* Required work
Only the lines containing the string "استفاده" are needed; copy all of them from the listing.
Dataset records START
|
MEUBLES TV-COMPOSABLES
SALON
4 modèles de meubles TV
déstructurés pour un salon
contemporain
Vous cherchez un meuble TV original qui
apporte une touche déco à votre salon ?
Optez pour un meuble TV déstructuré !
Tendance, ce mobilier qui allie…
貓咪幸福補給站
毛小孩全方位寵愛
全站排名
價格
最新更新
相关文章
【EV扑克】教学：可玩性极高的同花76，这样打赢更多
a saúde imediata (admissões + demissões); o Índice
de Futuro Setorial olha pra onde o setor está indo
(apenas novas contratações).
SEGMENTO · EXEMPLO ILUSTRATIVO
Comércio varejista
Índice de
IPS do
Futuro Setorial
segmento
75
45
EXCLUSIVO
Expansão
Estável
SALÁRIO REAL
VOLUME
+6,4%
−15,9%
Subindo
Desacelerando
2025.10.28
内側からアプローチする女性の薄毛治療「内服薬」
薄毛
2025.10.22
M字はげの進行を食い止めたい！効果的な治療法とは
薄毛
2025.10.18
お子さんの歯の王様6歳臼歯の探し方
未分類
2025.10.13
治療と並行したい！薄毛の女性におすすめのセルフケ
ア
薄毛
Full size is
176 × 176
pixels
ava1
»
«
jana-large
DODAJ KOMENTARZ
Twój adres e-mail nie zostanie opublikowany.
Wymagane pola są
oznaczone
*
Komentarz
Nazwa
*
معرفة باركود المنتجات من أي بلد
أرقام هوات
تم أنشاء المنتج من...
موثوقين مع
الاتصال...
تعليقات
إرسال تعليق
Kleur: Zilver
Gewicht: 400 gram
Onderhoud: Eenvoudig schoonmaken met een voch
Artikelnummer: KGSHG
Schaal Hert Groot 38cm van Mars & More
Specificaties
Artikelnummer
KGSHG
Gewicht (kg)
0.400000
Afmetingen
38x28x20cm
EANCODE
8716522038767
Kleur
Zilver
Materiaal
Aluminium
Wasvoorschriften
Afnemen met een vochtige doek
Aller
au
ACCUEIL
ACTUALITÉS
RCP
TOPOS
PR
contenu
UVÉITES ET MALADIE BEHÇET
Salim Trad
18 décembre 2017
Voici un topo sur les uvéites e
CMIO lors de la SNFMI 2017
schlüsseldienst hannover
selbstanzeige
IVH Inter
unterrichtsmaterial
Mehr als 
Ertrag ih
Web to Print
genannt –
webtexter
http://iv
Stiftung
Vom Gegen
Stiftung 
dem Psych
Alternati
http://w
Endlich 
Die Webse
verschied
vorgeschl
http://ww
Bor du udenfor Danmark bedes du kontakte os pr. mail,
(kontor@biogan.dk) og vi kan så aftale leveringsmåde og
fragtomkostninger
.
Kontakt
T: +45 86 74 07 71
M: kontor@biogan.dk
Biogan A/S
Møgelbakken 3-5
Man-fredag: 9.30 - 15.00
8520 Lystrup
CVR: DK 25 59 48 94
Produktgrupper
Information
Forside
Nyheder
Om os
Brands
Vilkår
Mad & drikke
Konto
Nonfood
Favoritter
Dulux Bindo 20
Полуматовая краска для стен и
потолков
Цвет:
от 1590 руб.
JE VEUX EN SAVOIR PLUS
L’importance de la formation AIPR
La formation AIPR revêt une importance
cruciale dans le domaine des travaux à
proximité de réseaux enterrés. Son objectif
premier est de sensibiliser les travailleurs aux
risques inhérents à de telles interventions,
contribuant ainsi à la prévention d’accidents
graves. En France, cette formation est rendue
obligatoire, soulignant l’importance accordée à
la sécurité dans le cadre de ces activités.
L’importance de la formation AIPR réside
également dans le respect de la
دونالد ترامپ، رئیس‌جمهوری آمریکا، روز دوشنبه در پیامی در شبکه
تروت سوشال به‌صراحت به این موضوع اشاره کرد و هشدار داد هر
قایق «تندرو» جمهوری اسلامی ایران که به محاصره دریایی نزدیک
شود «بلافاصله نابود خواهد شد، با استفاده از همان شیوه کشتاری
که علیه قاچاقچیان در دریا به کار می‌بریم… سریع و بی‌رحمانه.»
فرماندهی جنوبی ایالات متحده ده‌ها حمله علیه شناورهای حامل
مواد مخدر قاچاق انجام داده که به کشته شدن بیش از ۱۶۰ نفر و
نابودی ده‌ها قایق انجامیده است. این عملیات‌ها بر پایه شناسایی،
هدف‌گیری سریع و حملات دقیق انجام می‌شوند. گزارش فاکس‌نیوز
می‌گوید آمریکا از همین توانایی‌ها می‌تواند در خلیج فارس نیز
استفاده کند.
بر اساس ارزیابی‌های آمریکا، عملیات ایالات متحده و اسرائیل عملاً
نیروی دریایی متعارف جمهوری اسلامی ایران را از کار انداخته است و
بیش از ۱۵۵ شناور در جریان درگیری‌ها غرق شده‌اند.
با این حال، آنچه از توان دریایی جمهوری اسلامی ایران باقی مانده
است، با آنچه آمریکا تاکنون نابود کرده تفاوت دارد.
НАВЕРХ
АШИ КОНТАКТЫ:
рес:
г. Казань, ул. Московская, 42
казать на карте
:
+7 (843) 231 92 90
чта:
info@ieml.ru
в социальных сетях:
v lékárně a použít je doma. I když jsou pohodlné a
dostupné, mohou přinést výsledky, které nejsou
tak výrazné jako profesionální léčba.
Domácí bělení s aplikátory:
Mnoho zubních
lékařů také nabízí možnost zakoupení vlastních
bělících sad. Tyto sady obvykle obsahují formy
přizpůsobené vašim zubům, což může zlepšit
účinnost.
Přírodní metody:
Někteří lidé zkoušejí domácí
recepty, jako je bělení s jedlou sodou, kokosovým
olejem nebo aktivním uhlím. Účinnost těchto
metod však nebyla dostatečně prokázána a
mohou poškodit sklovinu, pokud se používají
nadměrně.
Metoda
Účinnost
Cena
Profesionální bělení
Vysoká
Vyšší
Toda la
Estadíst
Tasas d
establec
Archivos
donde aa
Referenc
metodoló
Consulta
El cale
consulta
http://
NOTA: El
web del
Dataset records END
* Solved exercise
شود «بلافاصله نابود خواهد شد، با استفاده از همان شیوه کشتاری
استفاده کند.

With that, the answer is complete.